Violent clashes broke out in Alexandria on Friday between Islamist and non-Islamist groups near Al-Qa’ed Ibrahim Mosque.
At least 92 demonstrators were arrested from both camps, according to lawyer Hamdy Khalaf. About 74 of those, he said, were non-Islamist demonstrators. Citing the intelligence chief, Khalaf said 51 of the 74 were being investigated at Al-Attareen police station, and the remaining 23 detainees were at Bab Sharqi police station.
“They were arrested by Muslim Brotherhood supporters and Salafis who handed them over to the police,” Khalaf claimed. Freedom and Justice Party (FJP) spokesperson in Alexandria Mohamed Soudan confirmed that Brotherhood members arrested non-Islamist demonstrators.
“They first attacked us,” Soudan said, claiming that one of the non-Islamist demonstrators had a gun. He added that upon catching the “thugs,” they admitted to having been paid by former National Democratic Party members, such as Ahmed Khairy and Mohamed Meseilhy, to incite violence.
18 Islamist demonstrators were also arrested, Khalaf said, adding that they were being investigated at Al-Attareen police station. “They were hiding in a building, armed; the inhabitants of the building caught them and handed them over to the police.”

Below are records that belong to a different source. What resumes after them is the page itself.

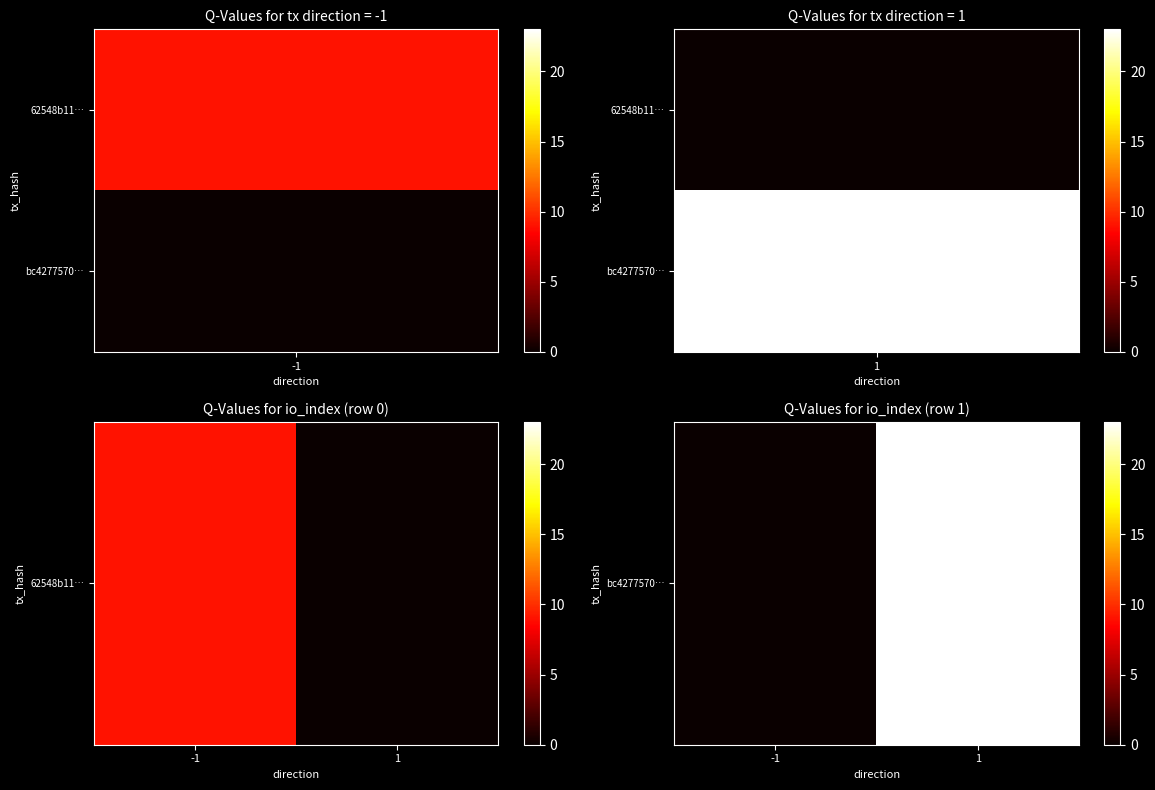

What is the change in value from -1 to 1?

+23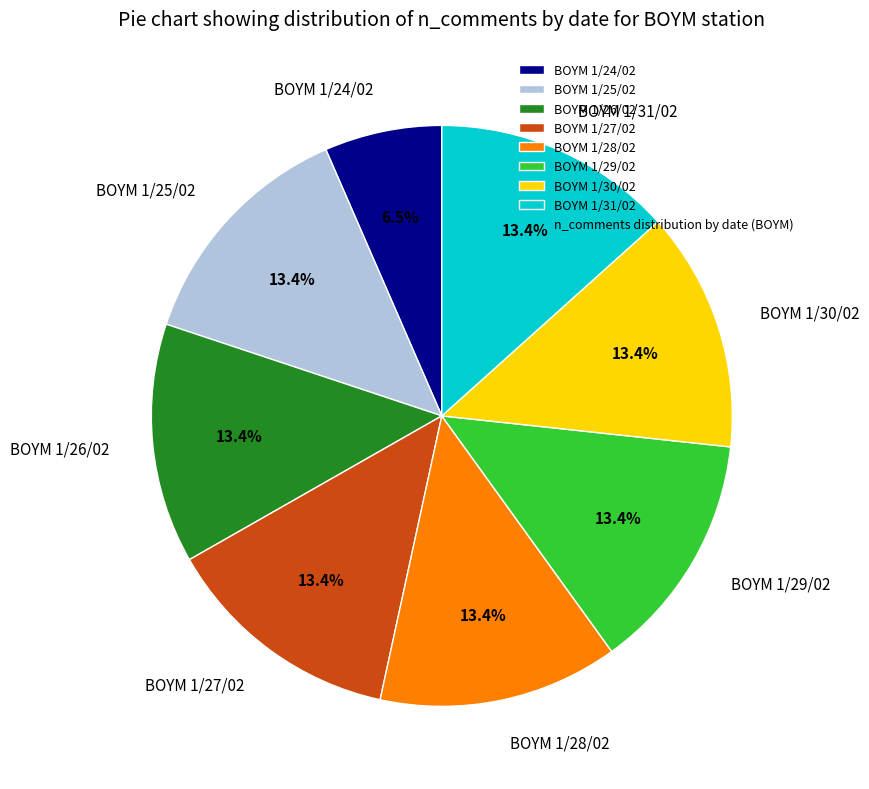

To the nearest percent, what percentage of the pie is BOYM 1/25/02?

13%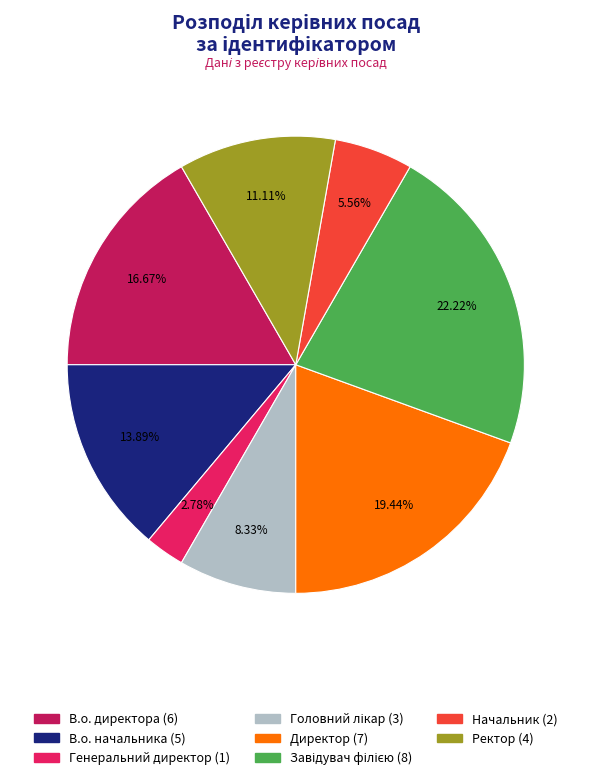

How many segments does this pie chart have?

8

Soudan stated that the 18 Islamist detainees belonged to separate Islamist groups. He denied that any FJP or Brotherhood members were arrested. “Brotherhood youth follow their leaders’ decisions,” Soudan said. FJP leaders decided to withdraw from the demonstration around 4pm Friday to “prevent bloodshed.” Despite the withdrawal of all Brotherhood and Salafi demonstrators, Soudan claimed, a minority of Islamists decided to remain.
Political activist Ramy Abdel Gelil, who was present during the clashes, claimed that the police began arresting people at night. He stated the police surrounded Al-Qa’ed Ibrahim Mosque, arresting any passersby who arrived in its vicinity.

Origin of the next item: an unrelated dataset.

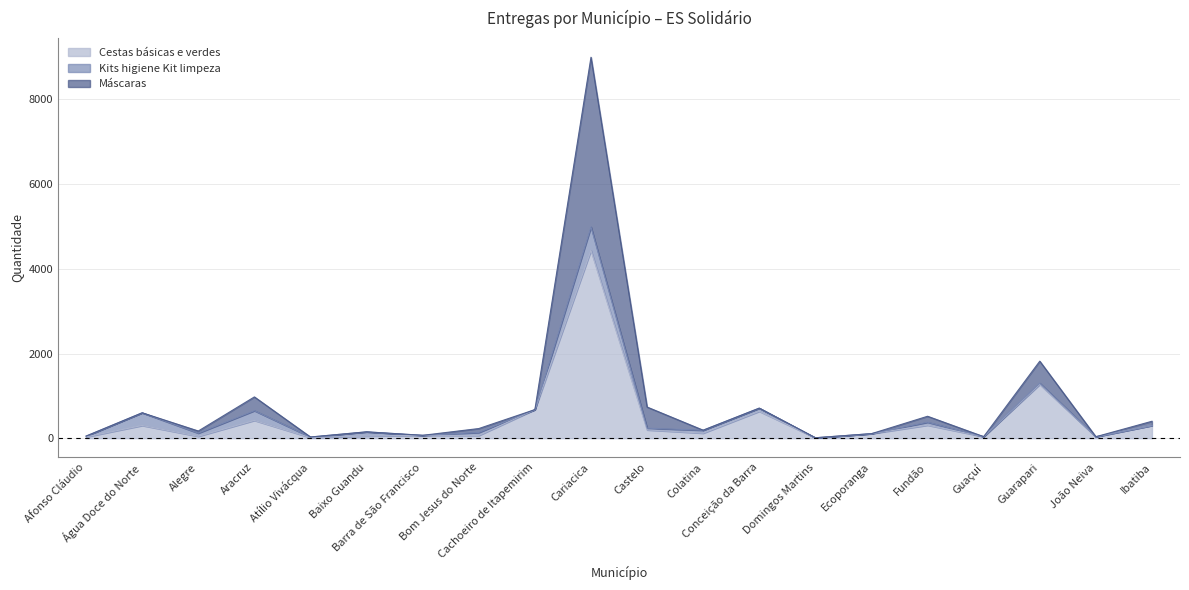

What is the difference between the Cestas básicas e verdes values at Conceição da Barra and Água Doce do Norte?

335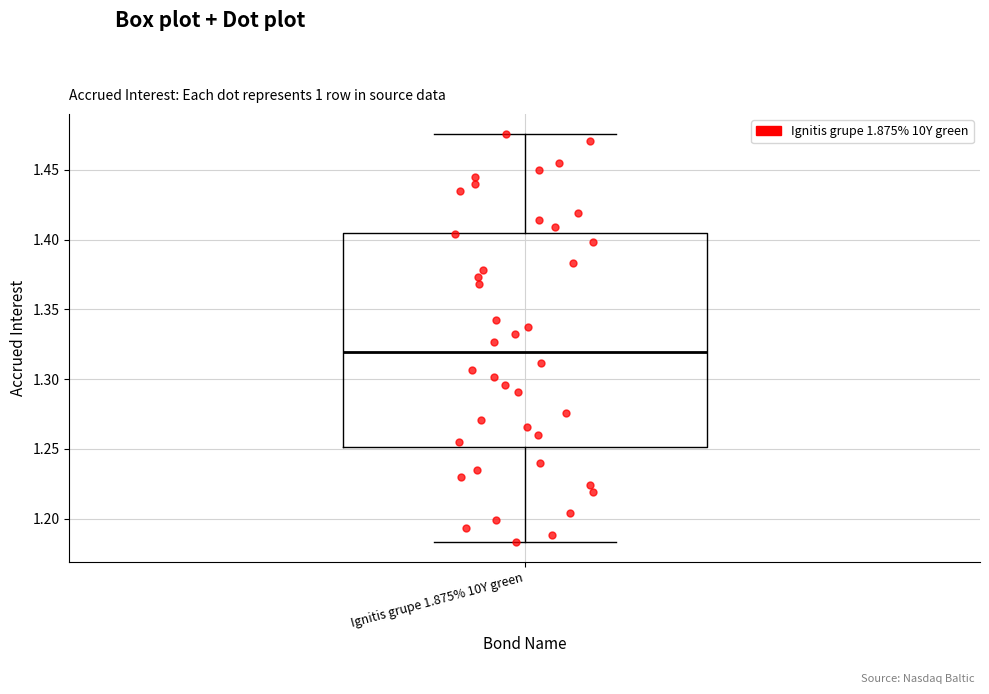

Read this box plot against the y-axis: the position of the median line, the range covered by the box, and the ends of both whiskers. The values are not printed on the chart, so give them approximately, as read against the axis.

median 1.320, box 1.250 to 1.405, whiskers 1.185 to 1.475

“A day which witnessed such violence cannot pass without the police arresting somebody to accuse of all the crimes committed,” Abdel Gelil said.
Opposition political parties, including the National Salvation Front (NSF), denounced the acts of violence, adding that none of their members took part in the clashes. NSF spokesperson Hussein Abdel Ghany blamed leaders of the Islamist current for the clashes by charging their supporters against those opposing the constitution, according to state-run Al-Ahram.
Abdel Gelil denied recongnising any opposition party members at Friday’s clashes. He added that protestors from both sides seemed to be provoking confrontation.
The ministry of health reported at least 77 injuries in light of the clashes.
Former disqualified presidential hopeful Hazem Salah Abu Ismail called upon his supporters to pray the Friday prayers in Al-Qa’ed Ibrahim Mosque Friday. Reuters reported the Muslim Brotherhood also called upon its members to protest last week’s siege when Sheikh Ahmed Al-Mahallawy and his congregation was trapped in the mosque for over 12 hours after urging those praying to vote ‘yes’ in the referendum last Friday.